There’s no need for any type of storage
One of the reasons that brick-and-mortar retailing is having such a tough time right now is that storage is very expensive. Frequently, the stores under-purchase a product that turns out to be hot or they buy too much of a product that fizzles out. That’s why e-commerce retailers have such an edge — they don’t have as much of the burden of anticipating consumer demand. Companies like Amazon can offer better quality product without ever having to push product on consumers to get rid of excess inventory. The media buyers’ work has challenges similar to retail. They’re trying to figure out what will be the hot product of the moment, often months ahead of time, which is close to impossible.
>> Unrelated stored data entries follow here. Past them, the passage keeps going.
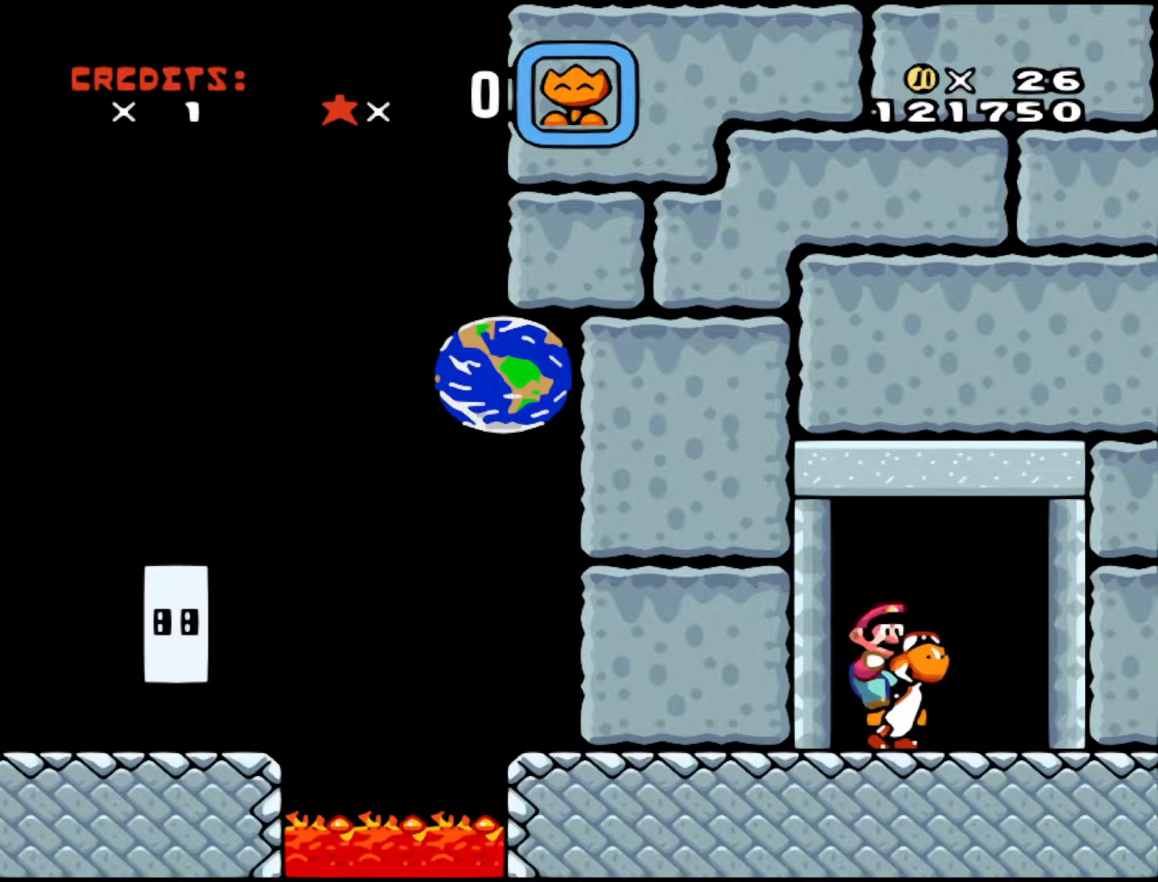
{"buttons": ["DPAD_LEFT"], "events": []}
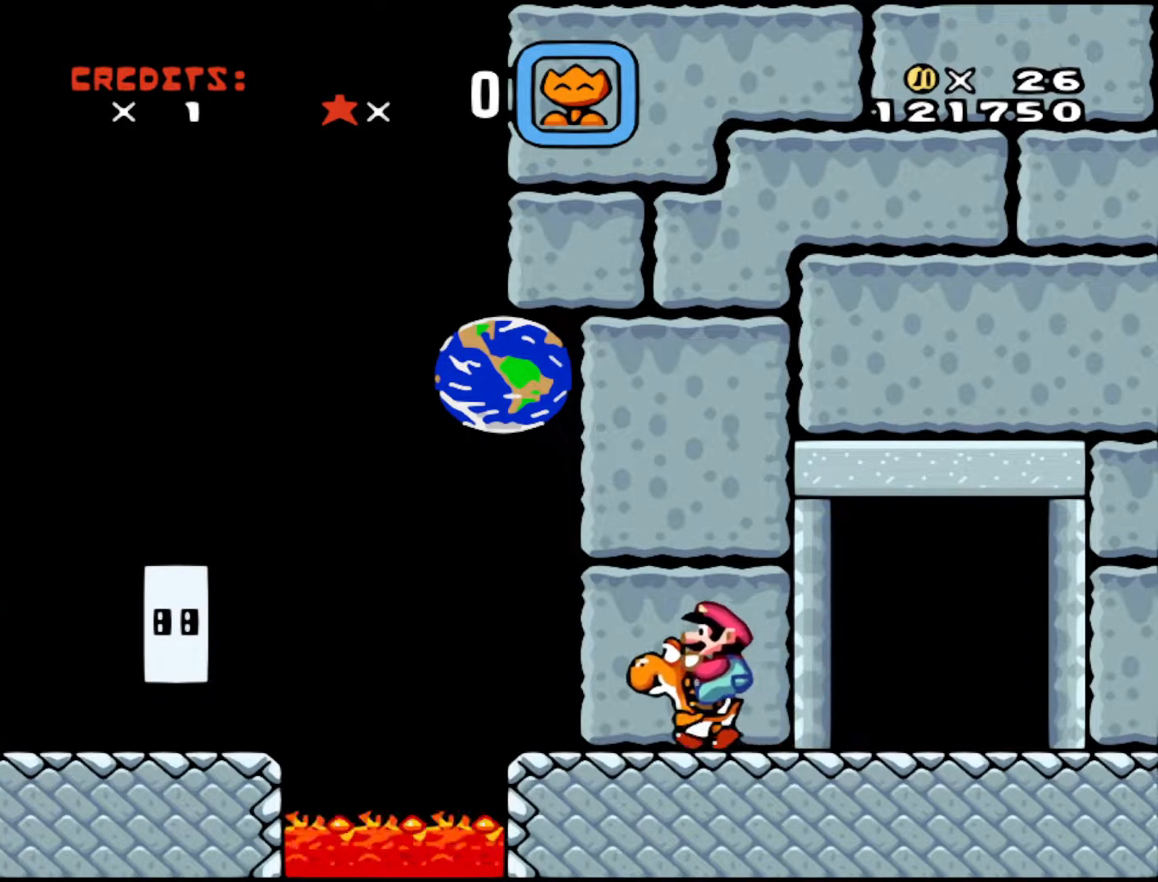
{"buttons": [], "events": [[167, "DPAD_LEFT", "up"]]}
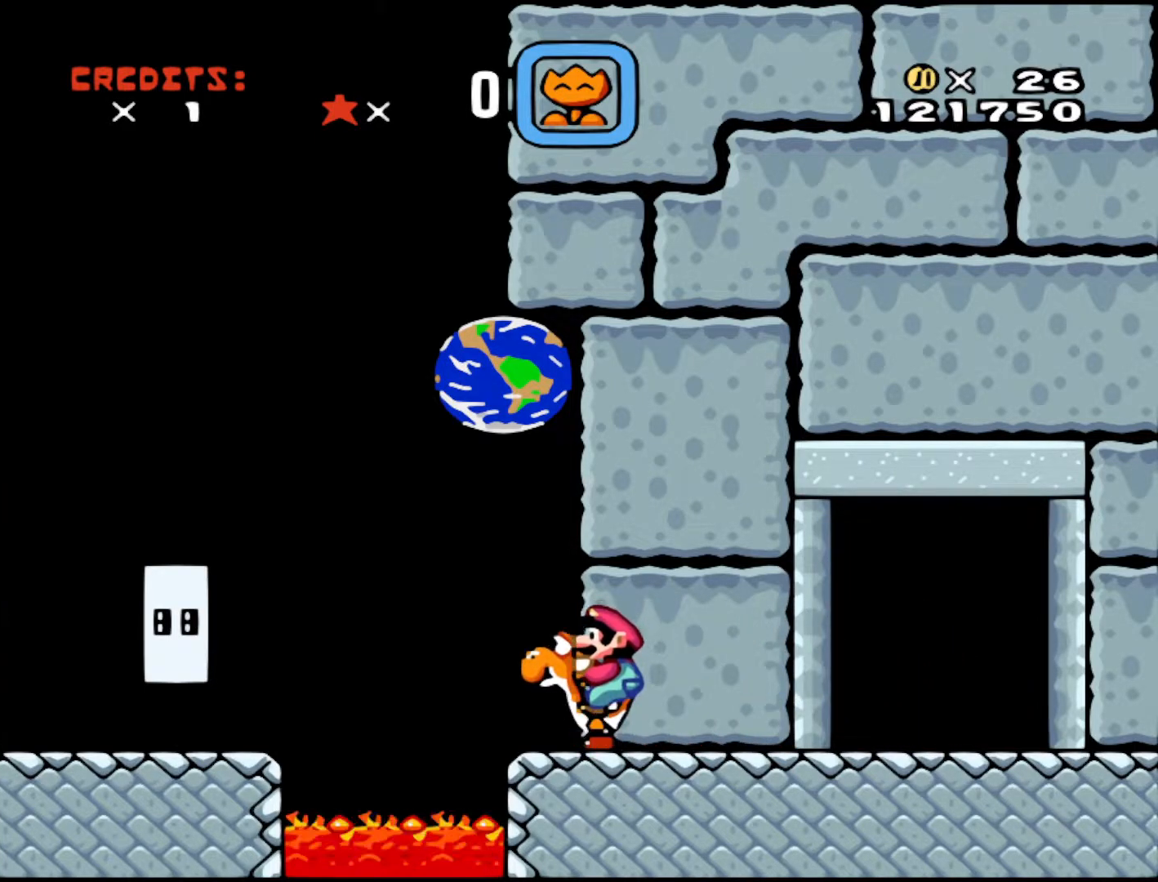
{"buttons": ["DPAD_LEFT"], "events": [[183, "B", "down"], [183, "DPAD_LEFT", "down"], [333, "B", "up"]]}
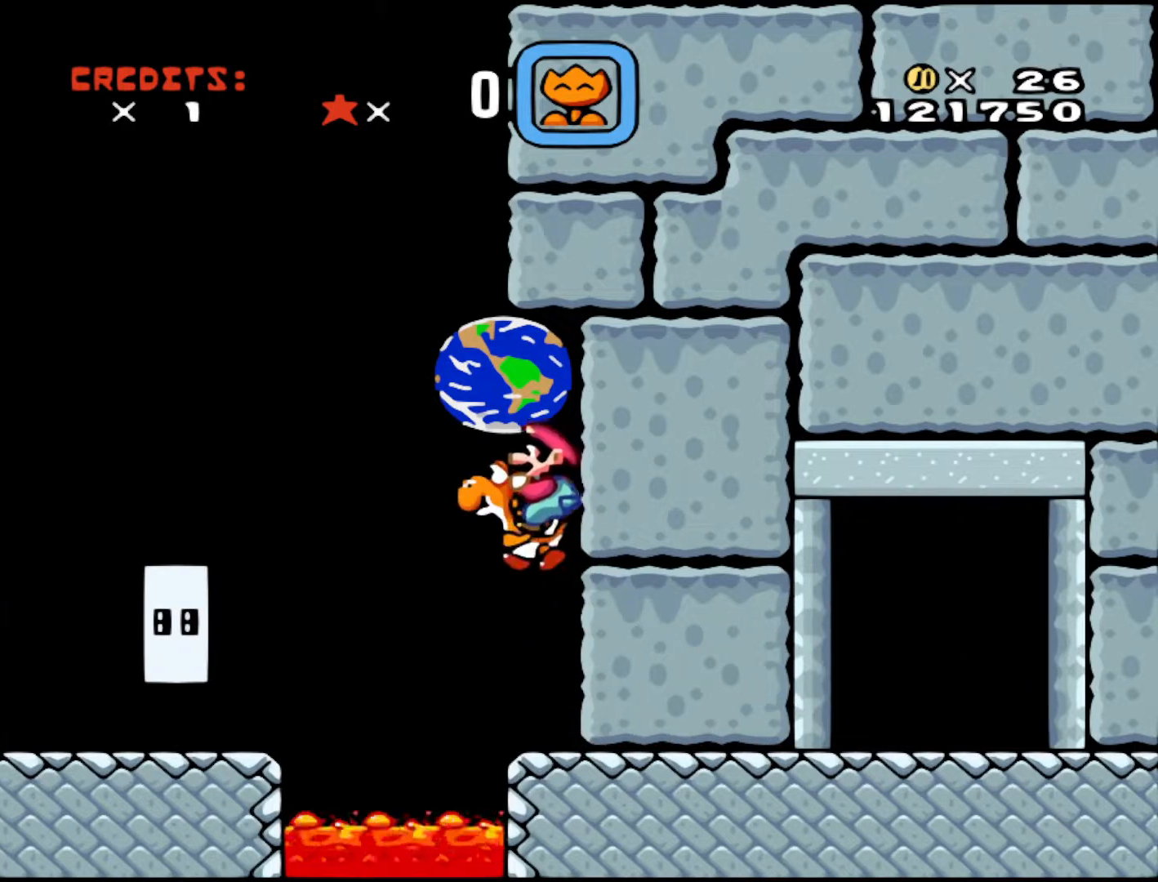
{"buttons": ["A", "X", "DPAD_RIGHT"], "events": [[217, "DPAD_LEFT", "up"], [267, "A", "down"], [267, "DPAD_RIGHT", "down"], [383, "X", "down"]]}
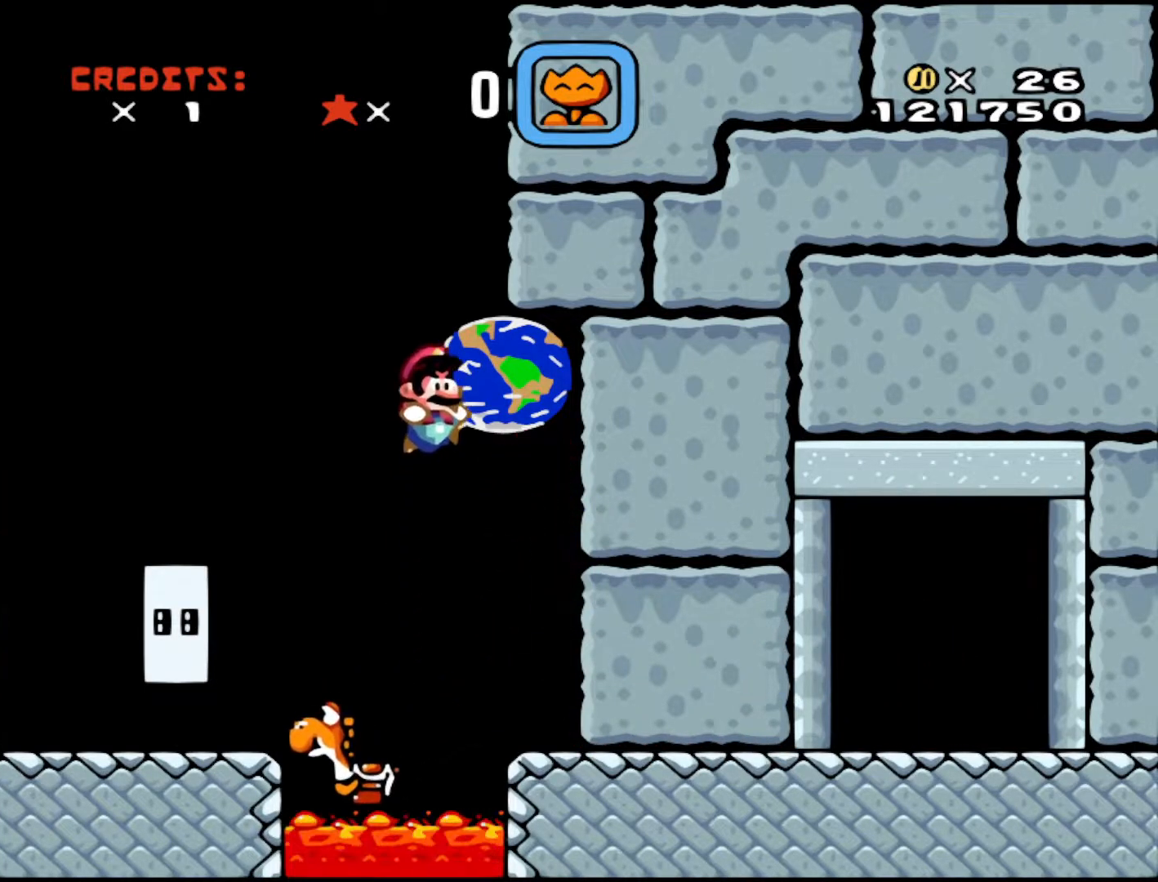
{"buttons": [], "events": [[217, "A", "up"], [233, "DPAD_RIGHT", "up"], [233, "X", "up"]]}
Bulk buying can hurt the customer
Digital platforms that work on a demand basis can secure the best and most-relevant inventory on a case-by-case basis. The prices may not be the cheapest, but the fair market prices paid allow for a targeted approach toward media which will perform. In addition, media platforms who don’t participate in pre-buying bulk inventory don’t run into the inherent conflict of interest which arises when the pressure to offload said inventory arises, just as retailers do. Agencies like making deals for large amounts of inventory because it brings prices down, but such inventory many times does not perform well for clients, which undercuts the efficiencies you get from digital media buying.
With retail, consumers have a huge amount of power and are using it to force the long-standing brick-and-mortar giants to offer a presence on every digital touchpoint and to move away from the traditional buy-to-anticipate-demand model.
In media, consumers don’t have that kind of direct control. Yet the industry should look at how Amazon is challenging retail and learn. The days when retailers held power over consumers to push second-rate inventory is over. The same is true for media.